# Wimpey Seahunter (currently named Med Sette)



## Garabaldy (May 4, 2008)

Hi everyone. I hope im posting this in the correct place if im not i do appologise.

Im looking for photographs of this ship as im building a scale model of it. Ive searched high and low on the net and only found 2 or 3 photographs but it was suggested i ask here.

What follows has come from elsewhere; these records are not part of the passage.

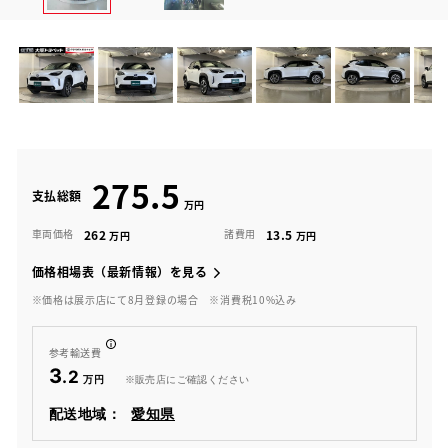
275.5
支払総額
262
13.5
車両価格
諸費用
価格相場表（最新情報）を見る
※価格は展示店にて8月登録の場合
※消費税10%込み
参考輸送費
3
.2
※販売店にご確認ください
配送地域：
愛知県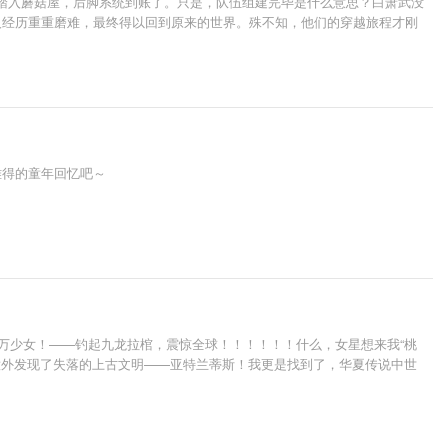
刚踏入蘑菇屋，后脚系统到账了。只是，队伍组建完毕是什么意思？白萧武没
人经历重重磨难，最终得以回到原来的世界。殊不知，他们的穿越旅程才刚
难得的童年回忆吧～
万少女！——钓起九龙拉棺，震惊全球！！！！！！什么，女星想来我“桃
意外发现了失落的上古文明——亚特兰蒂斯！我更是找到了，华夏传说中世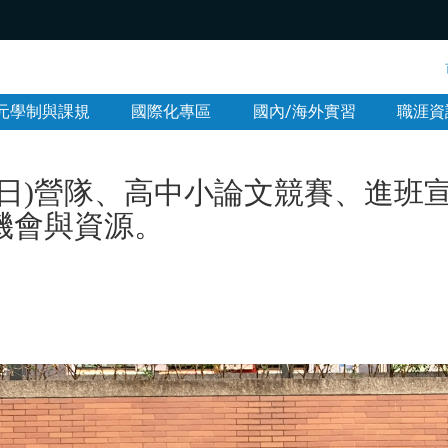
:::
元學制與課規
國際化專區
國內/海外實習
職涯資
一日)營隊、高中小論文競賽、進班
機會與資源。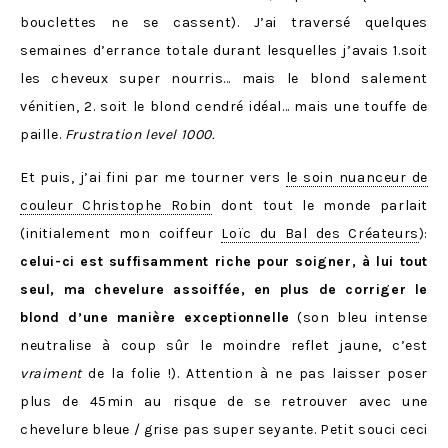
bouclettes ne se cassent). J’ai traversé quelques
semaines d’errance totale durant lesquelles j’avais 1.soit
les cheveux super nourris… mais le blond salement
vénitien, 2. soit le blond cendré idéal… mais une touffe de
paille.
Frustration level 1000.
Et puis, j’ai fini par me tourner vers
le soin nuanceur de
couleur Christophe Robin
dont tout le monde parlait
(initialement mon coiffeur
Loïc du Bal des Créateurs
):
celui-ci est suffisamment riche pour soigner, à lui tout
seul, ma chevelure assoiffée, en plus de corriger le
blond d’une manière exceptionnelle
(son bleu intense
neutralise à coup sûr le moindre reflet jaune, c’est
vraiment
de la folie !). Attention à ne pas laisser poser
plus de 45min au risque de se retrouver avec une
chevelure bleue / grise pas super seyante. Petit souci ceci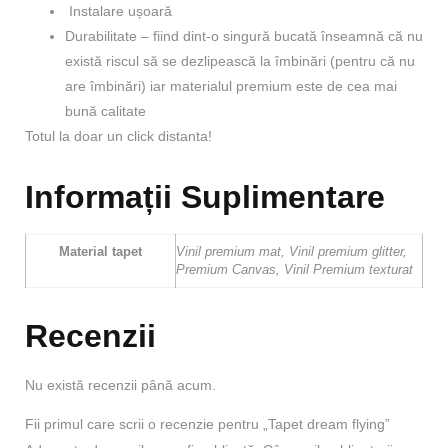
Instalare ușoară
Durabilitate – fiind dint-o singură bucată înseamnă că nu
există riscul să se dezlipească la îmbinări (pentru că nu
are îmbinări) iar materialul premium este de cea mai
bună calitate
Totul la doar un click distanta!
Informații Suplimentare
Material tapet
Vinil premium mat, Vinil premium glitter,
Premium Canvas, Vinil Premium texturat
Recenzii
Nu există recenzii până acum.
Fii primul care scrii o recenzie pentru „Tapet dream flying”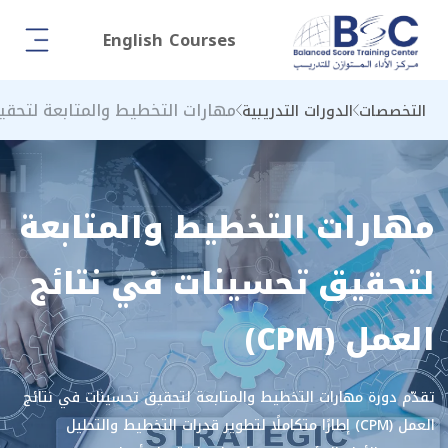
English Courses
مهارات التخطيط والمتابعة لتحقيق 
التخصصات
الدورات التدريبية
مهارات التخطيط والمتابعة
لتحقيق تحسينات في نتائج
العمل (CPM)
تقدّم دورة مهارات التخطيط والمتابعة لتحقيق تحسينات في نتائج
العمل (CPM) إطارًا متكاملًا لتطوير قدرات التخطيط والتحليل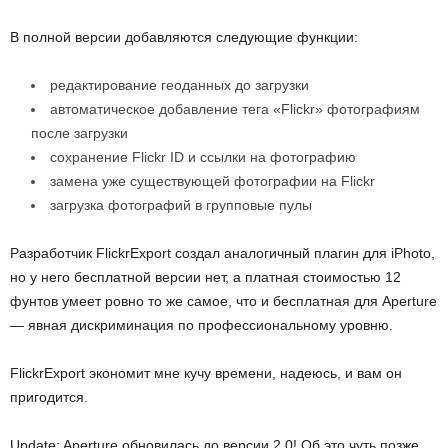
В полной версии добавляются следующие функции:
редактирование геоданных до загрузки
автоматическое добавление тега «Flickr» фотографиям
после загрузки
сохранение Flickr ID и ссылки на фотографию
замена уже существующей фотографии на Flickr
загрузка фотографий в групповые пулы
Разработчик FlickrExport создал аналогичный плагин для iPhoto,
но у него бесплатной версии нет, а платная стоимостью 12
фунтов умеет ровно то же самое, что и бесплатная для Aperture
— явная дискриминация по профессиональному уровню.
FlickrExport экономит мне кучу времени, надеюсь, и вам он
пригодится.
Update: Aperture обновилась до версии 2.0! Об это чуть позже.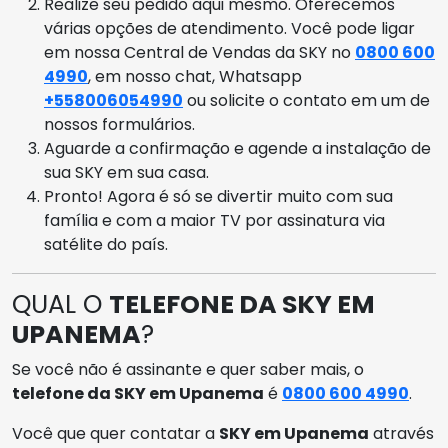
Realize seu pedido aqui mesmo. Oferecemos
várias opções de atendimento. Você pode ligar
em nossa Central de Vendas da SKY no
0800 600
4990
, em nosso chat, Whatsapp
+558006054990
ou solicite o contato em um de
nossos formulários.
Aguarde a confirmação e agende a instalação de
sua SKY em sua casa.
Pronto! Agora é só se divertir muito com sua
família e com a maior TV por assinatura via
satélite do país.
QUAL O
TELEFONE DA SKY EM
UPANEMA
?
Se você não é assinante e quer saber mais, o
telefone da SKY em Upanema
é
0800 600 4990
.
Você que quer contatar a
SKY em Upanema
através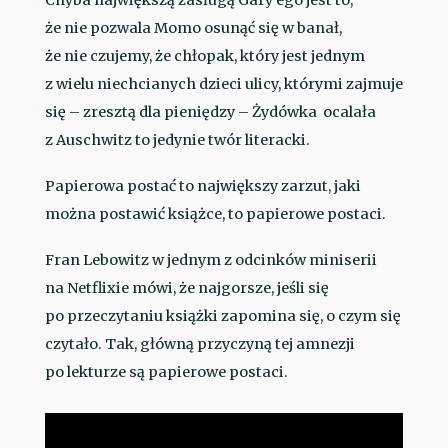
że nie pozwala Momo osunąć się w banał,
że nie czujemy, że chłopak, który jest jednym
z wielu niechcianych dzieci ulicy, którymi zajmuje
się – zresztą dla pieniędzy – Żydówka ocalała
z Auschwitz to jedynie twór literacki.
Papierowa postać to największy zarzut, jaki
można postawić książce, to papierowe postaci.
Fran Lebowitz w jednym z odcinków miniserii
na Netflixie mówi, że najgorsze, jeśli się
po przeczytaniu książki zapomina się, o czym się
czytało. Tak, główną przyczyną tej amnezji
po lekturze są papierowe postaci.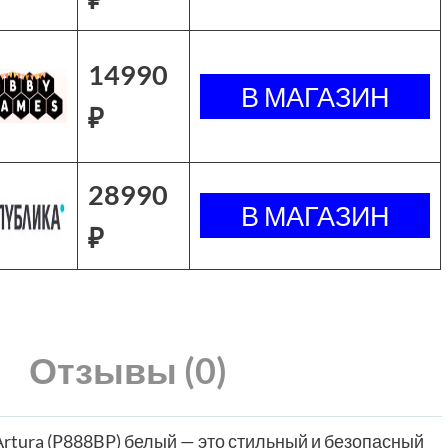
14990
₽
28990
₽
Отзывы (0)
Artura (P888BP) белый — это стильный и безопасный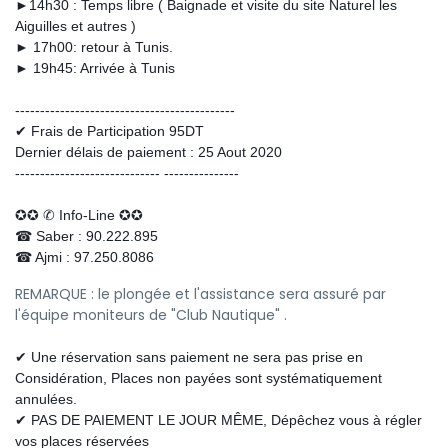
►14h30 : Temps libre ( Baignade et visite du site Naturel les 
Aiguilles et autres )
► 17h00: retour à Tunis.
► 19h45: Arrivée à Tunis
--------------------------------------------
✔ Frais de Participation 95DT
Dernier délais de paiement : 25 Aout 2020 
----------------------------- ---------------
✪✪ ✆ Info-Line ✪✪
☎ Saber : 90.222.895
☎ Ajmi : 
97.250.808
6
REMARQUE : le plongée et l'assistance sera assuré par
l'équipe moniteurs de "Club Nautique" .
✔ Une réservation sans paiement ne sera pas prise en 
Considération, Places non payées sont systématiquement 
annulées.
✔ PAS DE PAIEMENT LE JOUR MÊME, Dépêchez vous à régler 
vos places réservées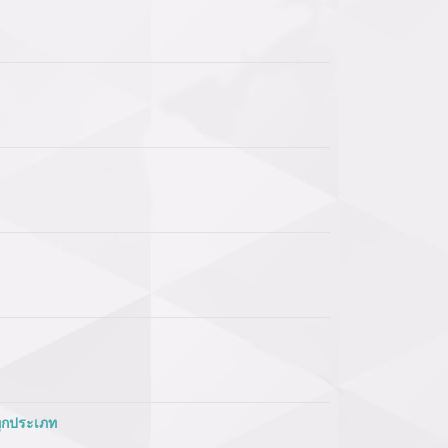
ทุกประเภท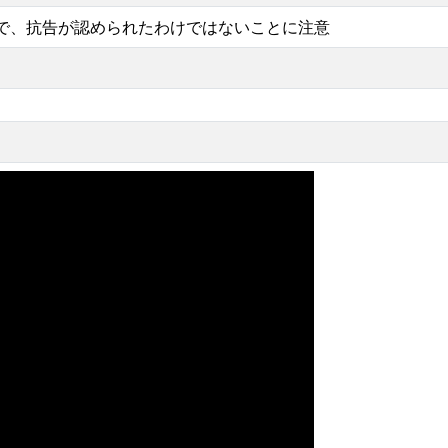
で、抗告が認められたわけではないことに注意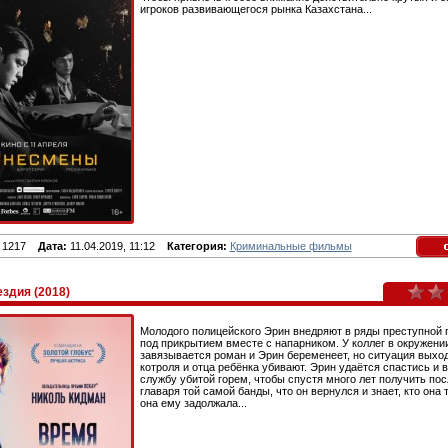
игроков развивающегося рынка Казахстана...
1217
Дата:
11.04.2019, 11:12
Категория:
Криминальные фильмы
здия (2018)
Молодого полицейского Эрин внедряют в ряды преступной 
под прикрытием вместе с напарником. У коллег в окружени
завязывается роман и Эрин беременеет, но ситуация выход
котроля и отца ребёнка убивают. Эрин удаётся спастись и 
службу убитой горем, чтобы спустя много лет получить пос
главаря той самой банды, что он вернулся и знает, кто она 
она ему задолжала...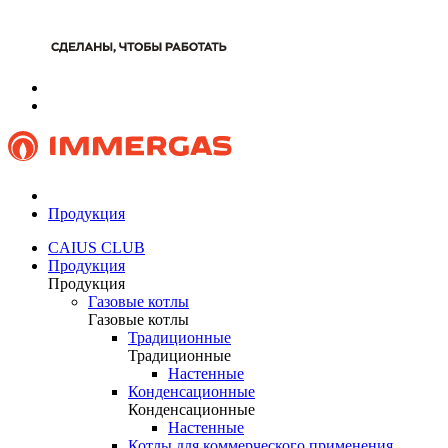
Продукция
CAIUS CLUB
Продукция
Продукция
Газовые котлы
Газовые котлы
Традиционные
Традиционные
Настенные
Конденсационные
Конденсационные
Настенные
Котлы для коммерческого применения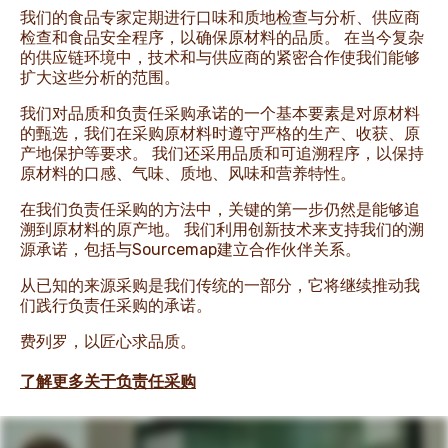
我们的食品专家定期进行口味和质地检查与分析、供应商
检查和食品安全程序，以确保原材料的品质。 在当今复杂
新闻速递
的供应链环境中，技术和与供应商的紧密合作使我们能够
扩大这些分析的范围。
我们对品质和负责任采购承诺的一个基本要素是对原材料
的甄选，我们在采购原材料时遵守严格的生产、收获、原
产地保护等要求。 我们还采用品质和可追溯程序，以保持
原材料的口感、气味、质地、风味和营养特性。
在我们负责任采购的方法中，关键的第一步仍然是能够追
溯到原材料的原产地。 我们利用创新技术来支持我们的溯
源承诺，包括与Sourcemap建立合作伙伴关系。
从已知的来源采购是我们传统的一部分，它将继续推动我
们践行负责任采购的承诺。
费列罗，以匠心求品质。
了解更多关于负责任采购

any help on this would be hugely appreciated.


Thanks,


Gary


----------



## ddraigmor (Sep 13, 2006)

Sister ships 
http://images-of-ships.co.uk/supplyships/pages/Companys/wimpey/photo pages/Wimpey-Seahorse.htm
http://www.loyalhannadockyard.com/MMWIMPEY.htm
http://business.virgin.net/metcalf.mouldings/wimpey.htm
http://modelsbydesign.co.uk/model_boats.aspx
http://www.flickr.com/photos/afka_bob/2564496612/
http://www.images-of-ships.co.uk/indexlead.htm
http://www.images-of-ships.co.uk/ship photos/Offshore supply ships/W/images/WIMPY SEAFOX.jpg
http://www.images-of-ships.co.uk/ship photos/Offshore supply ships b w/W/images/WIMPEY SEAFOX.jpg

That's her and her sister - hope they help?

Jonty


----------



## Garabaldy (May 4, 2008)

thanks, yeah theres a few photos in there i hadnt seen before. The more the better


----------



## paul raine (Jun 20, 2008)

hi gary i dont know if you are interested or not but i have got the plans for the seahunter. scale: 1 65. mine is 41 1/4 overall lenth, email me if this is of any help good luck paul


----------